The 181st R-CCS Cafe -part Ⅰ
Date and Time: Tue. Sep. 17, 2019, 15:30 - 16:10
Place: Lecture Hall (6th floor) at R-CCS

Title: Application Specific Multi-Threading for Heterogeneous Systems using High-Level-Synthesis from C code
Speaker: Jens Huthmann (Architecture Development Team)

Presentation Language: English
Presentation Material: English

Abstract:Detail

The performance improvement of conventional processor has begun to stagnate in recent years. Because of this, researchers are looking for new possibilities to improve the performance of computing systems. Heterogeneous systems turned out to be a powerful possibility. In the context of this talk, a heterogeneous system consists of a software-programmable processor and a FPGA based configurable hardware accelerator.
Due to their increased complexity, it is more complicated to develop applications for heterogeneous systems than for conventional systems based on a software-programmable processor. For programming the software and hardware parts, different languages have to be used and additional specialised hardware-knowledge is required. Both factors increase the development cost.
This work presents the compiler framework Nymble which allows to program a heterogeneous system with only a single high-level language. In the high-level language the developer only has to select which parts of the application should be executed in hardware. Nymble then generates a program for the software-processor, the configuration of the hardware, and all interfaces between software and hardware.
To hide long memory access latencies, this talk presents an execution model which allows the simultaneous execution of multiple threads in a single accelerator. Additionally, the model enables threads to be dynamically reordered at specific points in the common accelerator pipeline. This capability is used to let other (non-waiting) threads overtake a thread which is waiting for a memory access. Thus, these other threads can execute their calculations independently of the waiting thread to bridge the latency of memory accesses.
The presented execution model dynamically spreads multiple threads over the pipeline. This results in a higher utilisation of the resources by using resources more effectively. Furthermore, the simultaneous execution of multiple threads can achieve similar throughput as multiple copies of a single-threaded accelerator running in parallel.
It makes it possible to combine the improved throughput of multiple copies with the increased efficiency of simultaneous threads in a single accelerator.

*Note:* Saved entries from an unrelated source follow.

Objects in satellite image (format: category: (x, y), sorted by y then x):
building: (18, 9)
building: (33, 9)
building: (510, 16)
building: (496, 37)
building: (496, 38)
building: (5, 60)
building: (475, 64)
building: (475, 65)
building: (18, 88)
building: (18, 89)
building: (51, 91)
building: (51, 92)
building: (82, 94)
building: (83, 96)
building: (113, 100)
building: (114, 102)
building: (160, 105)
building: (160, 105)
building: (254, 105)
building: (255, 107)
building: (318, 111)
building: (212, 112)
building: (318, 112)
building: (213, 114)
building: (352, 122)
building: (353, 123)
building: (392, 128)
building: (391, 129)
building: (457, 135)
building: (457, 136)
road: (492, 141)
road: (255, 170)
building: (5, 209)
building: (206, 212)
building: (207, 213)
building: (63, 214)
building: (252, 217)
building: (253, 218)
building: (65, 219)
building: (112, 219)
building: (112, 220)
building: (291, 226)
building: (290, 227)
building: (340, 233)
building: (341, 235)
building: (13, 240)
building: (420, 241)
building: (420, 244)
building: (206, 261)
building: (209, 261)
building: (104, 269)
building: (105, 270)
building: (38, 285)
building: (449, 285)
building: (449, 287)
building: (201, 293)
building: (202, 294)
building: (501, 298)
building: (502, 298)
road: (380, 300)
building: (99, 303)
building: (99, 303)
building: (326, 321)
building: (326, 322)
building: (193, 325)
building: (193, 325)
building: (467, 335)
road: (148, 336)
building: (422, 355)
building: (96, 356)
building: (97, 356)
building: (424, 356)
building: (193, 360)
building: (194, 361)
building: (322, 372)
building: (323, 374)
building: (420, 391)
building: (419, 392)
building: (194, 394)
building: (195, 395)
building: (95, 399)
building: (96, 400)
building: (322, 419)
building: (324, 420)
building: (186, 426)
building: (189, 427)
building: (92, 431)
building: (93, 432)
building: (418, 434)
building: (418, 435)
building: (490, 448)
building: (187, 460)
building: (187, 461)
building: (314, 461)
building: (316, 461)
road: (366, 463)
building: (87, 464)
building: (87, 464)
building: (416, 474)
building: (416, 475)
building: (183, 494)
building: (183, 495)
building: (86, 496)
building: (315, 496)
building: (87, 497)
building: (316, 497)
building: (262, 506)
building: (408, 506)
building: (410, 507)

Thread reordering allows the new model to be effectively used with a cached shared-memory.
In comparison, between four copies of a single-threaded accelerator and a multi-thread accelerator with four thread (both created by Nymble), a resource efficiency of up to factor 2.6x can be achieved. At the same time, four simultaneous threads can be up to 4x as fast as four threads executed consecutively on a single accelerator. Compared to other, more optimised compilers, Nymble can still achieve up to 2x faster runtime with 1.5x resource efficiency.